Work to complete: Take the line that has "10: (639, 155, 9.37)" and all the lines that come after it in the records, and write them out again exactly. Add no other line.
+++ Dataset records
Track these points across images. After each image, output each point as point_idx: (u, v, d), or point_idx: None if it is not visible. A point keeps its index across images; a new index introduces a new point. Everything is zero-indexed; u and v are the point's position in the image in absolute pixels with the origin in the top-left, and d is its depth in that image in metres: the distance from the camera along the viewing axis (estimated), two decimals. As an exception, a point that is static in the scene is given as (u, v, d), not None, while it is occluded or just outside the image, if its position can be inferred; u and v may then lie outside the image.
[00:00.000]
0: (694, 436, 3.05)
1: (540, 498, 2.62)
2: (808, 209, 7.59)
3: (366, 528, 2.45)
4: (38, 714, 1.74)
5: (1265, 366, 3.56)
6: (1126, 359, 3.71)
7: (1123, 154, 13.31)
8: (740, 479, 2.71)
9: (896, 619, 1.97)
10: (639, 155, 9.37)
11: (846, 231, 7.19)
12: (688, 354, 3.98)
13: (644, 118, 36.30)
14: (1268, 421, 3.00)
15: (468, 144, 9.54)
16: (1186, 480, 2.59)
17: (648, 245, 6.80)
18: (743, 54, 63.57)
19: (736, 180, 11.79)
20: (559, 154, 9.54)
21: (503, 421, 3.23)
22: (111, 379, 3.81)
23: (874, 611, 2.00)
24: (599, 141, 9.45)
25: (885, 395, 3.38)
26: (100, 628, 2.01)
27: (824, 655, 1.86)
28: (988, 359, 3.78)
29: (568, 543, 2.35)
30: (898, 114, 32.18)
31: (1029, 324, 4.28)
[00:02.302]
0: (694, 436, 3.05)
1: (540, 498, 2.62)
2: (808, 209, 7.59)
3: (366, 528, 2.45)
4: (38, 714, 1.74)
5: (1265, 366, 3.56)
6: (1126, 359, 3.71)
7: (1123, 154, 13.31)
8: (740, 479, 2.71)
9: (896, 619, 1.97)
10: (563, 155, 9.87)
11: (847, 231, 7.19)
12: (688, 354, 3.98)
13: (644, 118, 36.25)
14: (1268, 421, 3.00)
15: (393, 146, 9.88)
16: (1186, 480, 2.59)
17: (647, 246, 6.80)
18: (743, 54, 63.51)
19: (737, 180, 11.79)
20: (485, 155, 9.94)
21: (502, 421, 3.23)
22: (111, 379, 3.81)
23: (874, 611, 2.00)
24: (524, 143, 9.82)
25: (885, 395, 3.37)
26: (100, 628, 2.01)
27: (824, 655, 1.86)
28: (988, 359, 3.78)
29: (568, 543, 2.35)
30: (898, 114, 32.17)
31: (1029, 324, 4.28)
++++++
Written answer:
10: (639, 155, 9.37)
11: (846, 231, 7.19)
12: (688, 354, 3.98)
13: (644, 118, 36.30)
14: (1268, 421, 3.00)
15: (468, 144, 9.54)
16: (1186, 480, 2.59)
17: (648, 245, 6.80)
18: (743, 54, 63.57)
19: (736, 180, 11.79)
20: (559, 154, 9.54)
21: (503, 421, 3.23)
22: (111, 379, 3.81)
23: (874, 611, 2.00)
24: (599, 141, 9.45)
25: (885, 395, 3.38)
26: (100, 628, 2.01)
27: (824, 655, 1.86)
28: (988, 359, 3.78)
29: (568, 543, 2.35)
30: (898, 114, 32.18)
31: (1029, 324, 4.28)
[00:02.302]
0: (694, 436, 3.05)
1: (540, 498, 2.62)
2: (808, 209, 7.59)
3: (366, 528, 2.45)
4: (38, 714, 1.74)
5: (1265, 366, 3.56)
6: (1126, 359, 3.71)
7: (1123, 154, 13.31)
8: (740, 479, 2.71)
9: (896, 619, 1.97)
10: (563, 155, 9.87)
11: (847, 231, 7.19)
12: (688, 354, 3.98)
13: (644, 118, 36.25)
14: (1268, 421, 3.00)
15: (393, 146, 9.88)
16: (1186, 480, 2.59)
17: (647, 246, 6.80)
18: (743, 54, 63.51)
19: (737, 180, 11.79)
20: (485, 155, 9.94)
21: (502, 421, 3.23)
22: (111, 379, 3.81)
23: (874, 611, 2.00)
24: (524, 143, 9.82)
25: (885, 395, 3.37)
26: (100, 628, 2.01)
27: (824, 655, 1.86)
28: (988, 359, 3.78)
29: (568, 543, 2.35)
30: (898, 114, 32.17)
31: (1029, 324, 4.28)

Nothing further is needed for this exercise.